### Task instructions
Rewrite the lines of the records below, switching "time" to "reading" everywhere and keeping everything else the same. Leave the pictures out of your answer.

### Material
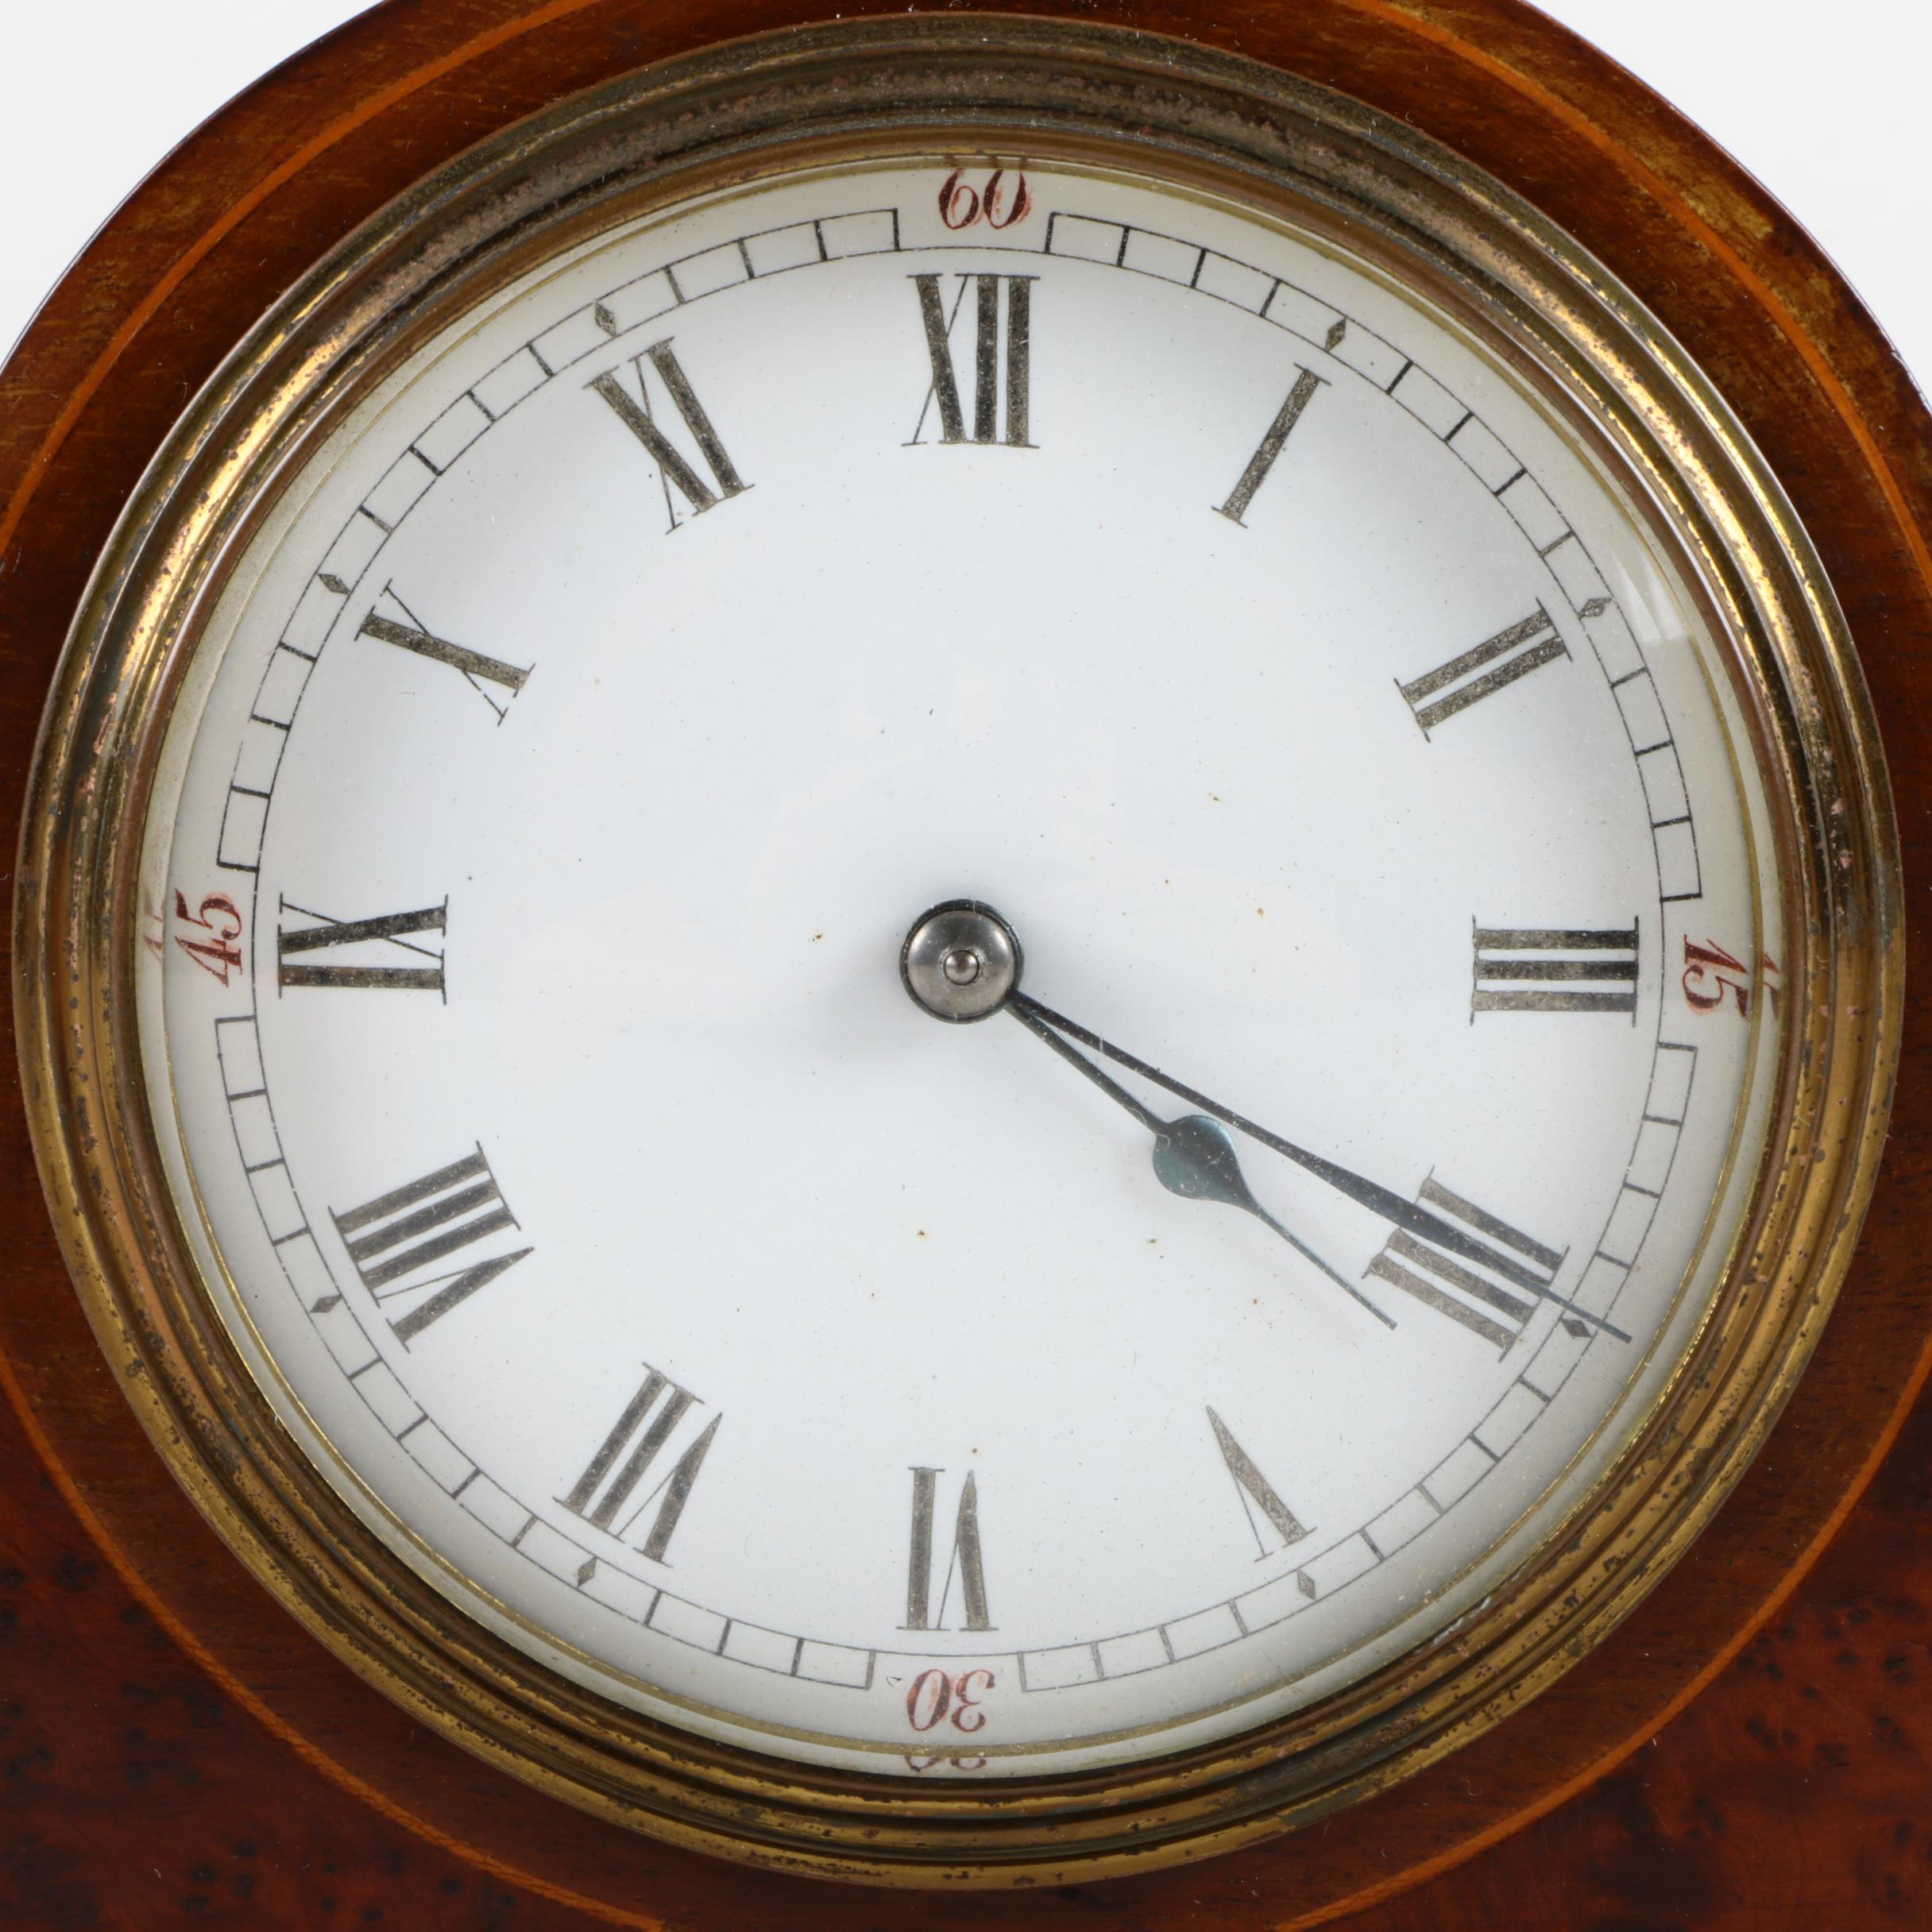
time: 4:19
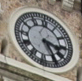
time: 3:24
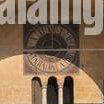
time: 2:44
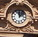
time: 12:07
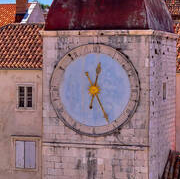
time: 12:25
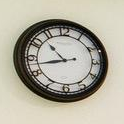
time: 10:42
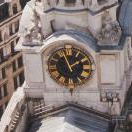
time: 1:56
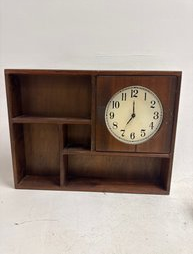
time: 7:00
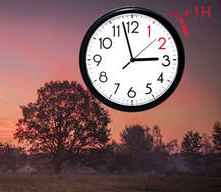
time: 2:57
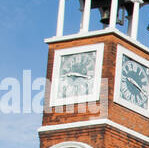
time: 9:16
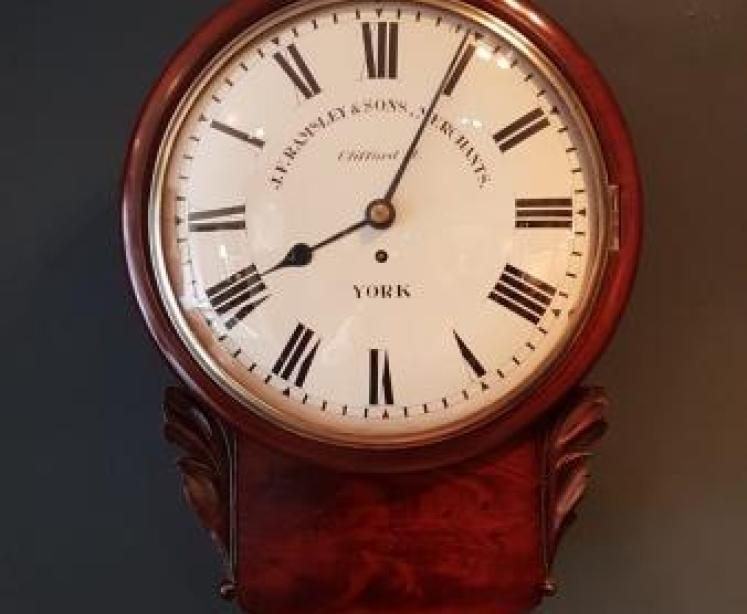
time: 8:04
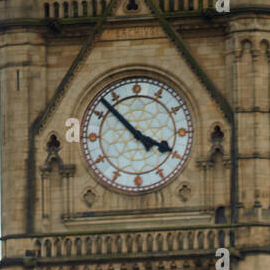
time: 3:52
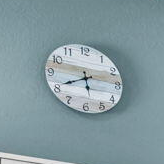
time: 5:40
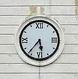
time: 5:36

### Response for this exercise
reading: 4:19
reading: 3:24
reading: 2:44
reading: 12:07
reading: 12:25
reading: 10:42
reading: 1:56
reading: 7:00
reading: 2:57
reading: 9:16
reading: 8:04
reading: 3:52
reading: 5:40
reading: 5:36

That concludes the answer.